Written request:
Filter the lines below, copying only those that contain the word "Each", and treat case as significant.

[Start Listing]

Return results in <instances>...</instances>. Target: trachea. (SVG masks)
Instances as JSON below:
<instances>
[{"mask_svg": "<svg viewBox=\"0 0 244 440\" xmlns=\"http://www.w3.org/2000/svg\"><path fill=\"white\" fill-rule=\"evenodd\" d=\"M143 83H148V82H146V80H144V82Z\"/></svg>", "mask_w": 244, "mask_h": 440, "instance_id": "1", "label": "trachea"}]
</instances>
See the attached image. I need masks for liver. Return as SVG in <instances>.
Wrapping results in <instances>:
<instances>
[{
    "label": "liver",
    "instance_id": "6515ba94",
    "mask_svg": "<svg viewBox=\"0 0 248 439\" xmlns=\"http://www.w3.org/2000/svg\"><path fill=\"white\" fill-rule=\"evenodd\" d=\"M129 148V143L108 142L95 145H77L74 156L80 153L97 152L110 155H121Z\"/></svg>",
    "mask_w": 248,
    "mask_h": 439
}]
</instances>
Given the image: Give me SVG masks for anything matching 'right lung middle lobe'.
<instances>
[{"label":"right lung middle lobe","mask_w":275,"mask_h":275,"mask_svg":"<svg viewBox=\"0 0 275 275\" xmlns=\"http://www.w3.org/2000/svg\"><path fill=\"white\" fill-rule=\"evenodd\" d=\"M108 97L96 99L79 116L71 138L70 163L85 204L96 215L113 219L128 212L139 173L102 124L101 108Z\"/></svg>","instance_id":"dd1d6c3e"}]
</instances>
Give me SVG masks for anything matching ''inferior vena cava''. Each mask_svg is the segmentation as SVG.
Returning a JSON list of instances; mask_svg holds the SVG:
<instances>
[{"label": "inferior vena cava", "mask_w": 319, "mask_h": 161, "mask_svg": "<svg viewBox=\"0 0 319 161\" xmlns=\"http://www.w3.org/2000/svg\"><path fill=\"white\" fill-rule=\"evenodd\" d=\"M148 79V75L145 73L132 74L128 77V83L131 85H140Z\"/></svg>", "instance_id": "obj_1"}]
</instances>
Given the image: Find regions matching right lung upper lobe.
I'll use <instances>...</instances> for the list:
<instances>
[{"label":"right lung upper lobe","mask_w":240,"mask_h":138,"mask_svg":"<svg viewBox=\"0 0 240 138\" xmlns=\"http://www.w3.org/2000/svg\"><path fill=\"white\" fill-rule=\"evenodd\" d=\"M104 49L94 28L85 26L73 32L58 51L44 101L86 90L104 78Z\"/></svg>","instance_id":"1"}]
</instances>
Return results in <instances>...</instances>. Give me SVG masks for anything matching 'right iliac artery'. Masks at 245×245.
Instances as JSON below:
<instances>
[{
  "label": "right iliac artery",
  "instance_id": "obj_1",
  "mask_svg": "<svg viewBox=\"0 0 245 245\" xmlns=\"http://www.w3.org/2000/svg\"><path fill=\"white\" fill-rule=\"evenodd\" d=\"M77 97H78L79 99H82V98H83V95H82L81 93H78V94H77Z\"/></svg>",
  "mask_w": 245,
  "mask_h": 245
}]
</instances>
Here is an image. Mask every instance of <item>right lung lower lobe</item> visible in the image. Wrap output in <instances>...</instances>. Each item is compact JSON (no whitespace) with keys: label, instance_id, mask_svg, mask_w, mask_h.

[End Listing]

Response to the task:
Give me SVG masks for anything matching ''inferior vena cava''. Each mask_svg is the segmentation as SVG.
Here is an image. Mask every instance of <item>right lung lower lobe</item> visible in the image. Wrap output in <instances>...</instances>. Each item is compact JSON (no whitespace) with keys: label, instance_id, mask_svg, mask_w, mask_h.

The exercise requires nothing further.